A mortgage would cost less than renting, which they had been doing successfully. But how could they afford a down payment? He didn’t have family wealth, and neither he nor Dunn wanted to ask her parents for money.
The couple decided to move into her family’s home in Parker for a few years to save up a down payment. Without paying rent, they could scrape together enough money to buy. But living with parents can be straining for adults, and “that wasn’t a sustainable situation,” Reyes said.
Reyes had never been the person Dunn’s parents imagined her bringing home, he said.
“Her mom always expected her to become a lawyer or a doctor and marry thusly,” he said. “And bringing me home — I’ll show you my prison tattoos, piercings. I’m from the East Coast and super radically left — you know, that wasn’t what mom expected. And it just became untenable for us to live into that plan sustainably.”
So around 2017, they moved to Aurora, across from the school where Reyes was teaching. They connected with a friend who was living in income-restricted housing and applying to be part of the Denver Affordable Homeownership Program, designed to give low- to moderate-income earners a chance to buy a home.
“If it weren’t for my partner, whose parents are very well to do, writing me a check for $20,000, then I can’t meet the requirements of the program and we don’t live in this house,” he said.
Reyes is acutely aware that if his partner did not have family wealth, he’d likely never be able to consider buying their Central Park townhome. Even with good credit. Even with a degree. Even with higher education and professional jobs and the ability to pay a mortgage.
Many people of color like him and other groups with less class privilege don’t have that chance, he said, and they are left out of the conversation about housing altogether.
The requirements of the Affordable Home Ownership Program, run by the city’s Department of Housing Stability, are extensive.

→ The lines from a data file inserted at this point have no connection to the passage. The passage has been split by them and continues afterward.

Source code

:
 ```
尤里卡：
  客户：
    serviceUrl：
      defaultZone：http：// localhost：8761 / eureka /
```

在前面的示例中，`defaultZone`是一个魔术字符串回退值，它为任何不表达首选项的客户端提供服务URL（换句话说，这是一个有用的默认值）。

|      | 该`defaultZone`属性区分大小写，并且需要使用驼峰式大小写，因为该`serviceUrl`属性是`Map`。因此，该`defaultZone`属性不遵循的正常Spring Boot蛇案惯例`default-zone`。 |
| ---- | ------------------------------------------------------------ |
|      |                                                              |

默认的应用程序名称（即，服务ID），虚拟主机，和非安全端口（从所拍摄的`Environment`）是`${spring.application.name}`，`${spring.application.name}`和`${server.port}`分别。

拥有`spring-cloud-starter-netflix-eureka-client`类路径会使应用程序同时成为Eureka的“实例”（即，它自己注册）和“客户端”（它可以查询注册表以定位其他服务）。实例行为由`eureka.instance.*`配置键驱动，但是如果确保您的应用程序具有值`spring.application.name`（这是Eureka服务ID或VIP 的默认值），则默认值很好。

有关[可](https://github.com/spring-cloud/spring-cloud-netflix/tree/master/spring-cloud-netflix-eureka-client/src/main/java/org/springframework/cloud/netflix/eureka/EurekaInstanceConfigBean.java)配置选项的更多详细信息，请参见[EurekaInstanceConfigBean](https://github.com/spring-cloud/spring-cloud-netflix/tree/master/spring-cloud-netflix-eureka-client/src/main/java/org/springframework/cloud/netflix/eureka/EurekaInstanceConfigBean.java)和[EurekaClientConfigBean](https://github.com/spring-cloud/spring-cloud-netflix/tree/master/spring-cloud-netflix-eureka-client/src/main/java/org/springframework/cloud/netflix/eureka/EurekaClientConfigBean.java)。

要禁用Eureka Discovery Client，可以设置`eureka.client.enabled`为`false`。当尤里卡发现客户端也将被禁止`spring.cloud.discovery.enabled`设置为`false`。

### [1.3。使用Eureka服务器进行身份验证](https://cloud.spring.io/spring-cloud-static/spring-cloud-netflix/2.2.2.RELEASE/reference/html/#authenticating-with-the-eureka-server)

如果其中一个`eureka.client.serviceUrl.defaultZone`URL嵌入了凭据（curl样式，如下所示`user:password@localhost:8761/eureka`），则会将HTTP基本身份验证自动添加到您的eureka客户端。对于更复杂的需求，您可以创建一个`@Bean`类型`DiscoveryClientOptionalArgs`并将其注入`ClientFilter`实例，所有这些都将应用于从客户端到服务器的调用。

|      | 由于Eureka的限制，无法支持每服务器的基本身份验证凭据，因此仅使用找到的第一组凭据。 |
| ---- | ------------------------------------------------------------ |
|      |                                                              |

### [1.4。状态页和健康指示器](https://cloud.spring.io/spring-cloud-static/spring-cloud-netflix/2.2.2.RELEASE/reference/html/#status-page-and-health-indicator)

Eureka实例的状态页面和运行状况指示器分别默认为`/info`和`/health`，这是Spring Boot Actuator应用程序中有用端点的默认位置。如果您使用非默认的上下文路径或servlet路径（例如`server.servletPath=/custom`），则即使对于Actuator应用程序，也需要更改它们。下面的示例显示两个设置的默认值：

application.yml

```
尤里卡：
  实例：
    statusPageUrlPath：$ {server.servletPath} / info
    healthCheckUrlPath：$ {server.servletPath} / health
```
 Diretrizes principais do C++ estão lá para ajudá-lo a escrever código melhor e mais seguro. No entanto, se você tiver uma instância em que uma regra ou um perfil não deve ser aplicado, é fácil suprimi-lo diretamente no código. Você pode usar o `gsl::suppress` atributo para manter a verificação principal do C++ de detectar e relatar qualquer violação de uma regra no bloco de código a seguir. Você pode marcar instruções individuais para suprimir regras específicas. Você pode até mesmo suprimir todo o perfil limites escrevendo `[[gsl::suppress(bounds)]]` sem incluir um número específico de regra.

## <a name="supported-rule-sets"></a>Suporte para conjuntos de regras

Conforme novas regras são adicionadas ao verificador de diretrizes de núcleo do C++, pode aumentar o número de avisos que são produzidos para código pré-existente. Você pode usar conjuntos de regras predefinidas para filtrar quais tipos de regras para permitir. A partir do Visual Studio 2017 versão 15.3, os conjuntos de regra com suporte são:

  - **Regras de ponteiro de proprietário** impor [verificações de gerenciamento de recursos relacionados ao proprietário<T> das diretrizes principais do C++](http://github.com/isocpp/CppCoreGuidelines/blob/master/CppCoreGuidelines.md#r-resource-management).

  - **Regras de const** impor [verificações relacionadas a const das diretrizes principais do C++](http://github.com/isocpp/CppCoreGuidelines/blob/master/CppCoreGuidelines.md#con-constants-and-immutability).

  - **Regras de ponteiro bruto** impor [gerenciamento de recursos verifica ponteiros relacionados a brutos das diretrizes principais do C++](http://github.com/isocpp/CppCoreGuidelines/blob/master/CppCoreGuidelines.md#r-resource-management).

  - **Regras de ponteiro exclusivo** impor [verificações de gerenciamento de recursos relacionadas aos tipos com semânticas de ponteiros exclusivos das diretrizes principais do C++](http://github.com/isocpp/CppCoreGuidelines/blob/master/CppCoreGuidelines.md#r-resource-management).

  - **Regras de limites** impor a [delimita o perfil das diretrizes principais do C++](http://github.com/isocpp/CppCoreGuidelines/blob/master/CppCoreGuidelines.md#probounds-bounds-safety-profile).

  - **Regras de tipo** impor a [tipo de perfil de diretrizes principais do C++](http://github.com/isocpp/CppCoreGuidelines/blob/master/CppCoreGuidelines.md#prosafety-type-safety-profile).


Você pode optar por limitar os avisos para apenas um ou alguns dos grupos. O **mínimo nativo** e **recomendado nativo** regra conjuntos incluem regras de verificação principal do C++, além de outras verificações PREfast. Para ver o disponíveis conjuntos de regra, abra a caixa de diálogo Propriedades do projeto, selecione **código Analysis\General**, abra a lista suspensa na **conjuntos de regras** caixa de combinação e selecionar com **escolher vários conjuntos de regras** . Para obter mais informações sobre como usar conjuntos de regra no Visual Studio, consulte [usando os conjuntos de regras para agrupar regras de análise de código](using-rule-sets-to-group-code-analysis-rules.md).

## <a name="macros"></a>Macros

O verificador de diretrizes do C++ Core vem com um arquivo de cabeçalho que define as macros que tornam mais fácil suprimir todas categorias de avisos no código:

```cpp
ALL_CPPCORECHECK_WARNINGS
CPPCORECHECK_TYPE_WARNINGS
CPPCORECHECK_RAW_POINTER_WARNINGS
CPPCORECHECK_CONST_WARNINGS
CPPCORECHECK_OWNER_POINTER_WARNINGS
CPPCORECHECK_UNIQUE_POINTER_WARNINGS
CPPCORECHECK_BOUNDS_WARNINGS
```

People have to fall within certain income limits, pay no more than 35% of their monthly earnings on a mortgage, graduate from a HUD certified homebuying class, and be approved for a loan, among others. Much of that depends on a person’s prior access to wealth.
Often, “People of color don’t have the generational wealth to meet the obligations and the thresholds of these programs, so they don’t even have the opportunity to get into them in the first place,” Reyes said. “They don’t get a house, because even though they work the same hours as me, and they do a good job, and they take care of their kids and so forth. There’s no one to write them a check.”
The city’s Department of Housing Stability does refer potential homebuyers to down-payment assistance programs like the Colorado Housing Assistance Corporation and MetroDPA. Those also have additional requirements participants must meet.
Even after Dunn and Reyes had secured money for a down payment and had signed a contract, the program shifted its income eligibility requirements, and the couple made just over the newly required amount. For a few weeks, they thought they’d be booted from the program, even though they were still not making enough money to buy a market-rate home. But they were allowed to participate, after much anxiety, they said.
Dunn was happy to pay the $1,200 mortgage as they raised their now four-year-old child.
“If we’re going to be paying that much every month, I wanted it to be going into something for some kind of equity,” she said.
While Reyes is grateful for the home for his family, he’s concerned about how the eligibility requirements for affordable homeownership programs like the one he and Dunn used to buy their place block people from participating.
“How many hundreds of 1000s of people of color and people below the nominal poverty line in this area are shut out from programs like that when they’re hard-working people?” he asked. “They go to work every single day. They pay market rates for these places in Denver and Aurora and the communities around here… Why is it that these people who are every bit as hard working as professional people … are not even part of this conversation?”